El yen se apreció aproximadamente un 2.3% frente al dólar estadounidense durante este período, y honestamente, la correlación es difícil de ignorar. Los costos energéticos más bajos significan menos presión sobre la moneda de Japón por déficits comerciales. También les da a su banco central más margen de maniobra en cuanto a la inflación—algo que ha sido una preocupación genuina.
Lo que llamó mi atención es cómo esto cambió toda la narrativa de estanflación para Japón. A principios de año, había una verdadera ansiedad por la combinación de inflación persistente y crecimiento lento. Pero con la moderación de los costos energéticos, esa presión se alivió considerablemente. Los precios al consumidor básicos empezaron a subir a su ritmo más lento en meses, y la producción industrial mostró cierta mejora. No fue algo dramático, pero sí significativo.
El Dr. Kenji Tanaka del Centro de Investigación Económica de Japón incluso puso algunos números a esto: cada $10 caída en los precios del petróleo típicamente mejora la balanza comercial de Japón en alrededor de ¥1.2 billones anualmente. Eso es importante cuando piensas en lo que significa para la valoración de la moneda.

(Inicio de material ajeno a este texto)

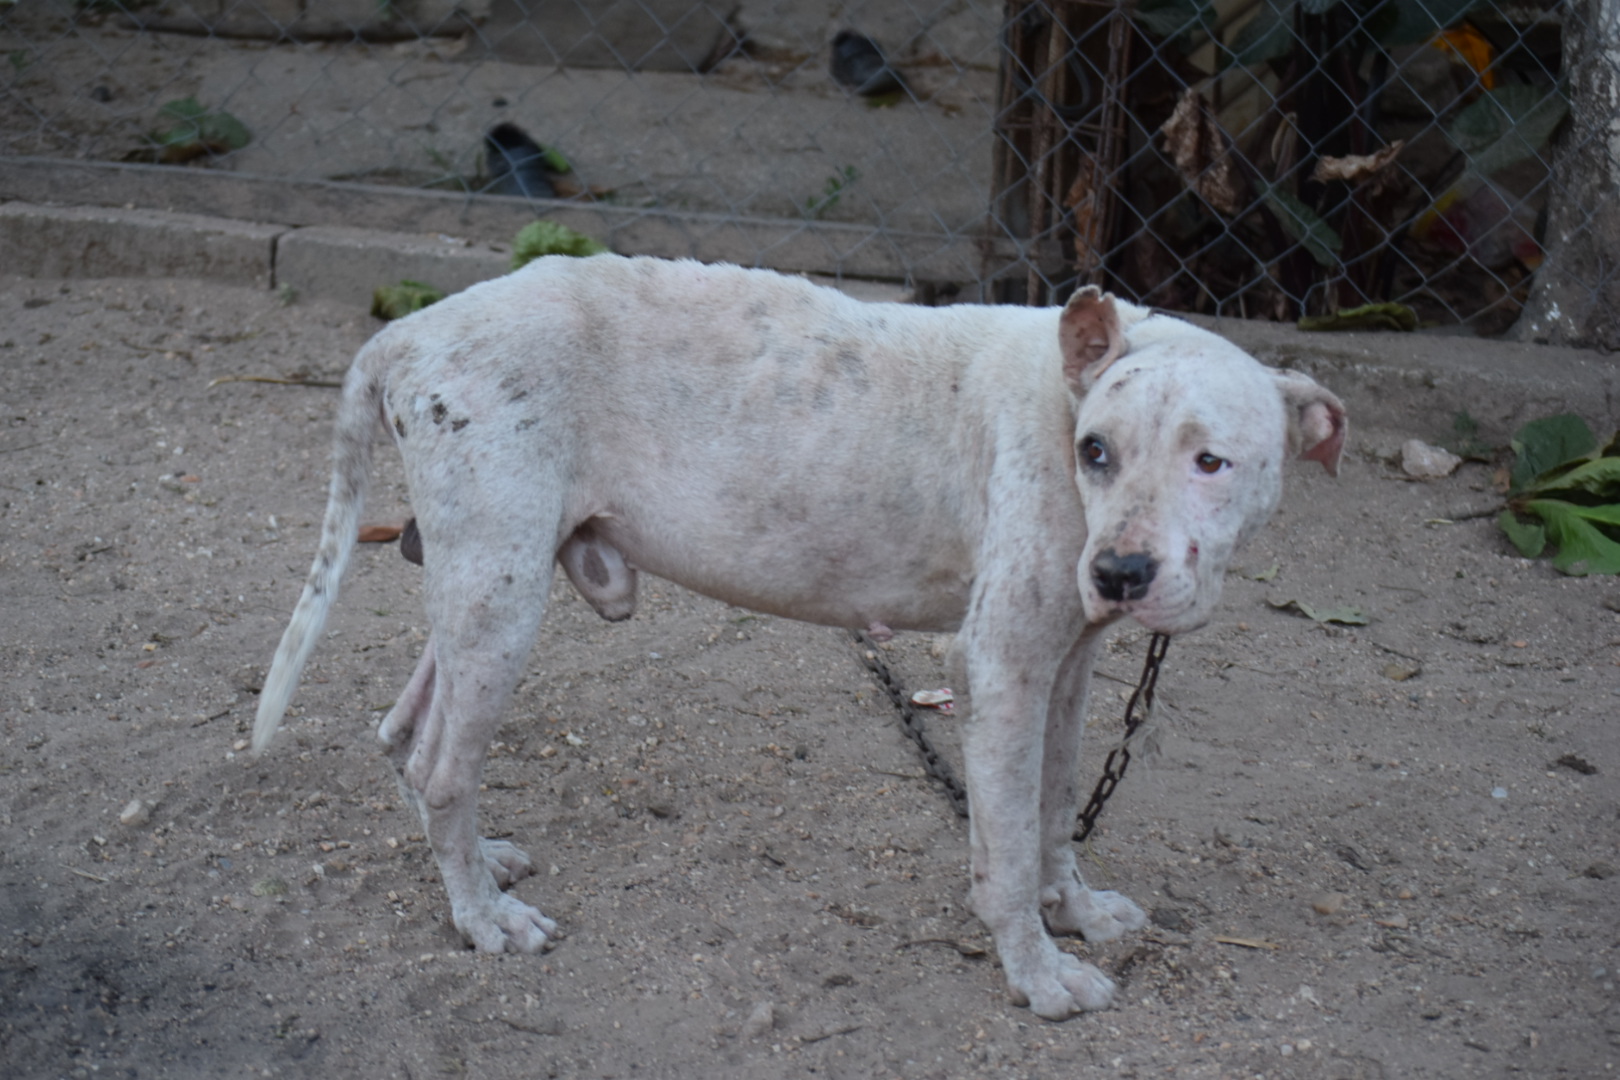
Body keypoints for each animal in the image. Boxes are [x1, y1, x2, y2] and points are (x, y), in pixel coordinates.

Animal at [252, 255, 1341, 1023]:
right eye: (1097, 452)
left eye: (1211, 461)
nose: (1120, 573)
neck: (1068, 393)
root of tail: (412, 330)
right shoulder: (998, 666)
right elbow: (1003, 849)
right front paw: (1038, 973)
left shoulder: (1066, 665)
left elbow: (1053, 811)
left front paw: (1074, 909)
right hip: (500, 595)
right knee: (441, 768)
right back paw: (482, 917)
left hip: (481, 585)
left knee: (406, 735)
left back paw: (481, 863)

Desde una perspectiva corporativa, los fabricantes fueron rápidos en ajustarse. Los costos de transporte bajaron, las utilities vieron menores gastos, y las industrias intensivas en energía como la automotriz y la electrónica de repente tenían mejores perspectivas de margen. Se puede ver cómo esto se propaga por toda la economía.
El Banco de Japón también ha estado observando esto cuidadosamente. El gobernador Kazuo Ueda ha enfatizado mantenerse dependiente de los datos, lo cual tiene sentido dado cómo cambió la situación energética la imagen de la inflación. Ahora hay menos urgencia para un endurecimiento agresivo de la política, lo que en realidad apoya una mayor fortaleza del yen en el corto plazo.

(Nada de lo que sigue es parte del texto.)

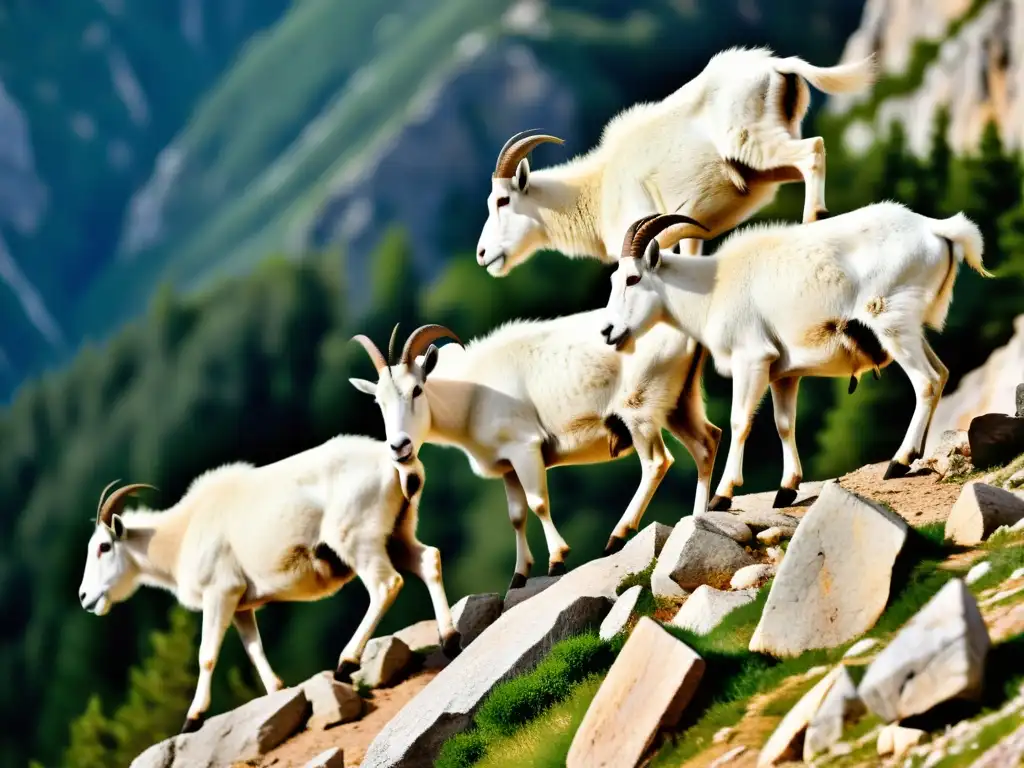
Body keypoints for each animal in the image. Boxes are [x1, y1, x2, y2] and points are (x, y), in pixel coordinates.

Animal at [77, 438, 462, 733]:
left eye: (104, 546)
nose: (85, 597)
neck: (183, 533)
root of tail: (395, 464)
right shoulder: (241, 605)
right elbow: (254, 649)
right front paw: (277, 690)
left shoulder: (220, 592)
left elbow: (206, 655)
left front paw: (192, 718)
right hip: (397, 534)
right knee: (428, 561)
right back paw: (449, 639)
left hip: (358, 542)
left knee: (386, 584)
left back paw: (346, 662)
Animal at [352, 315, 720, 593]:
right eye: (379, 401)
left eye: (417, 389)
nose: (399, 447)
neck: (472, 390)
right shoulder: (507, 465)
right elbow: (516, 515)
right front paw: (518, 575)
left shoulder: (525, 447)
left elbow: (538, 503)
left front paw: (557, 559)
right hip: (680, 402)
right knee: (707, 442)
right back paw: (698, 516)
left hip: (639, 410)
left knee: (657, 461)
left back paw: (617, 536)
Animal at [475, 44, 876, 274]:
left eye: (502, 200)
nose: (482, 255)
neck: (598, 187)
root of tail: (779, 66)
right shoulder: (687, 232)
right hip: (767, 164)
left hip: (753, 142)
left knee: (814, 149)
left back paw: (814, 218)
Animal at [598, 205, 991, 512]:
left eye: (633, 278)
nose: (607, 331)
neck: (712, 287)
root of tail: (936, 228)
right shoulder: (783, 374)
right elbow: (784, 424)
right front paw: (786, 490)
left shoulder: (752, 359)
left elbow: (740, 421)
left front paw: (723, 496)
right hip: (910, 330)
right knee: (941, 373)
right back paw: (916, 454)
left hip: (891, 324)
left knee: (926, 381)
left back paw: (899, 460)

Lo interesante es que esto no es solo un pico temporal. Múltiples factores contribuyeron a la caída del precio del petróleo—mayor producción fuera de la OPEP, mejores tecnologías de extracción, y una demanda global moderada. La Agencia Internacional de Energía revisó sus pronósticos para 2025 para reflejar un crecimiento continuo en la oferta, así que esto podría tener durabilidad.

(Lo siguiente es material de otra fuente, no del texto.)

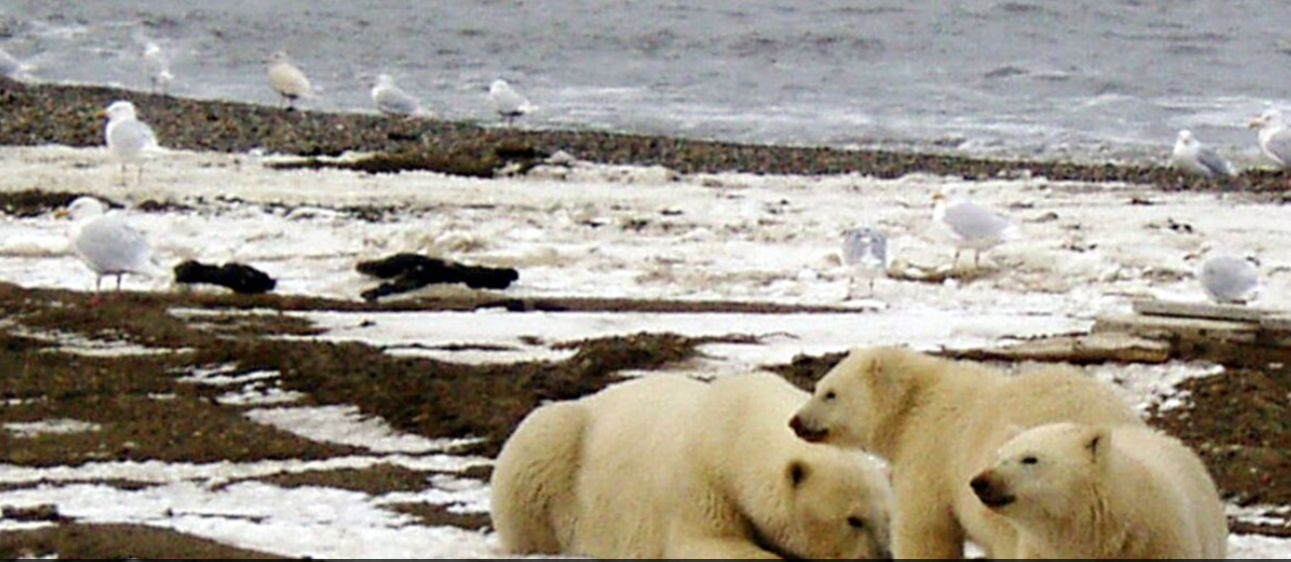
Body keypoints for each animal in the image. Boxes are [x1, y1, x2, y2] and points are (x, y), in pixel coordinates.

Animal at [487, 372, 893, 560]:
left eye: (887, 518)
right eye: (853, 519)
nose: (882, 557)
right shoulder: (700, 483)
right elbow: (708, 543)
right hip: (555, 450)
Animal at [784, 348, 1141, 558]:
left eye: (830, 394)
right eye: (819, 387)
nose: (795, 421)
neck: (916, 401)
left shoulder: (931, 450)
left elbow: (926, 527)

Por supuesto, todavía hay vientos en contra. Los desafíos demográficos de Japón siguen siendo problemas estructurales que no desaparecerán solo con precios más bajos del petróleo. Y la incertidumbre económica global persiste a pesar de estas mejoras. Las pequeñas y medianas empresas todavía enfrentan presiones de costos acumulados de años anteriores.
Pero aquí está lo importante: cuando ves que los precios del petróleo en términos de yen se mueven de manera tan significativa, y la moneda responde en consecuencia, esto señala un cambio real en cómo los mercados están valorando las perspectivas económicas de Japón. La dinámica comercial ha mejorado, las expectativas de inflación se han ajustado a la baja, y los responsables de política tienen más flexibilidad. Eso es un cambio importante respecto a cómo estaban las cosas hace solo unos meses.
Vale la pena seguir cómo evoluciona esto en el próximo trimestre. Si los precios del petróleo se mantienen estables y los costos energéticos permanecen moderados, el yen podría mantener esta fortaleza. Pero dependerá de si estas condiciones favorables realmente se traducen en una mejora económica sostenida o si encontramos otro obstáculo.